Somewhat implausibly, Sarkozy later insisted that "if there was one person in the room that remained calm, it was me." He also suggested that he had "unanimous support" from all E.U. leaders at the summit. But officials disputed this version of events. "Many people questioned Reding's choice of words, but not a single person except Sarkozy questioned the substance," said a Barroso spokesman.
Indeed, Sarkozy's bluster fit a pattern for the French government of seeking to ignore Reding's central charge and castigating her for the infelicitous wartime comparison. French Prime Minister François Fillon called it "implausible, unimaginable, scandalous." And officials belittled Reding over her origins as a Luxembourger. A spokeswoman for Sarkozy's UMP party said France "would not take lessons in morality from a commissioner who represents 350,000 people," while Sarkozy himself suggested that Luxembourg could take in the Roma.
The viciousness of those assaults suggests that Reding's charges have stung. She spoke out only after the French press published a leaked French official memo to police chiefs that prioritized Roma in the dismantling of illegal campsites. That, Reding said, contradicted assurances given her by two key French Ministers that immigrants were being treated on an individual basis. "I personally have been appalled by a situation which gave the impression that people are being removed from a member state of the European Union just because they belong to a certain ethnic minority," Reding said.
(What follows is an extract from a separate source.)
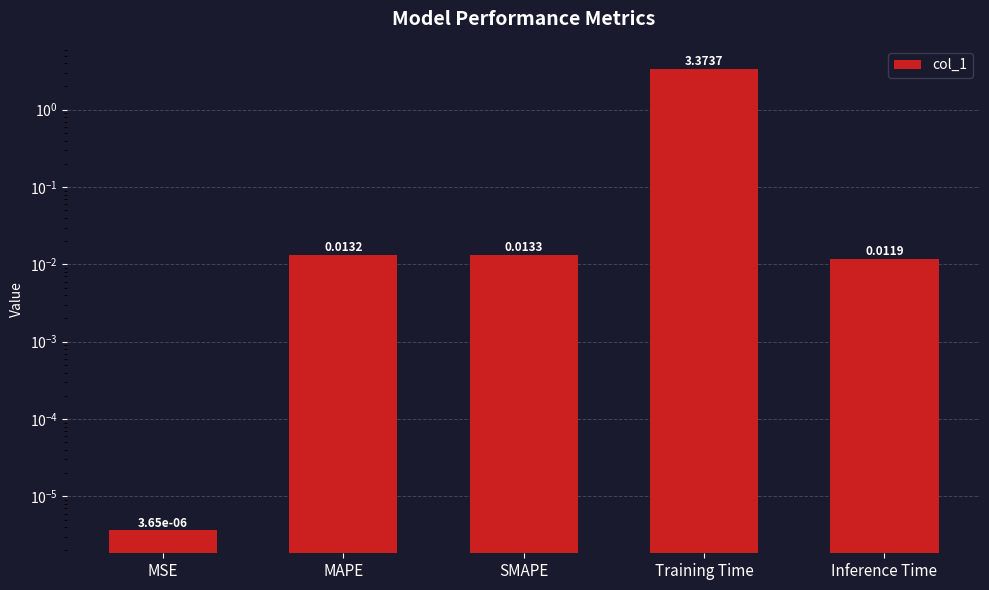

Reading right to left, extract all data points from this chart.

0.0	3.4	0.0	0.0	0.0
The Elysée Palace also appears rattled by Reding's plans to haul France before the E.U. courts over the measures and for good reason. Catherine Barnard, a professor of European law at Cambridge University, believes Reding would likely win the challenge. "The French actions seem incompatible with the E.U.'s citizen's-rights directive. Any measures would have to be taken on a case-by-case basis, but these seem to be mass deportations," Barnard says.
France is not alone: Italy, Belgium, Austria, Denmark, Sweden and Italy have also been expelling Roma immigrants. Germany has just signed an agreement with Kosovo to repatriate 14,000 refugees, 10,000 of whom are Roma. "Roma policies in Europe are horrific," says Nicolas Beger, director of Amnesty International's E.U. office in Brussels. "Reding is right to call it a disgrace. The Roma are marginalized: most live in dumps, with no access to education and health care. But although the E.U. describes itself as a value-based community, there are very few mechanisms to hold a member state to account on human rights."
Bernard Rorke, director of Roma initiatives at the Open Society Institute in Budapest, says Reding's response could finally awaken Europe to the realities of the Romas' plight. "This shows a long-overdue willingness to confront a major member state on a question of human rights," he says.
Nonetheless, Sarkozy has vowed to continue. The government insists that most of the expulsions of the Roma are "voluntary": France pays them about €330 ($423) per adult and €100 ($129) per child to help them resettle in their native countries. Officials have deported more than 1,000 people to Romania and Bulgaria since July, when Sarkozy linked illegal Roma camps to prostitution, begging, child-trafficking, pickpocketing and violence.
And so far, the French seem to have embraced the expulsions. Although Sarkozy's personal-approval ratings are flagging, 56% of French back him against the commission on this issue, according to a poll published Friday. But that suggests the summit tantrum was a distraction, says British Labour Party MEP Claude Moraes, who drafted the European Parliament's recent resolution condemning the expulsions. "Reding caught the French lying, and Sarkozy did mock outrage designed to isolate her," Moraes says. "He is a past master at this sort of manipulation. It is Napoleonic arrogance at its worst, coupled with a dash of misogyny." French officials would undoubtedly dispute that. But they would surely agree that his outburst was a dazzling political spectacle.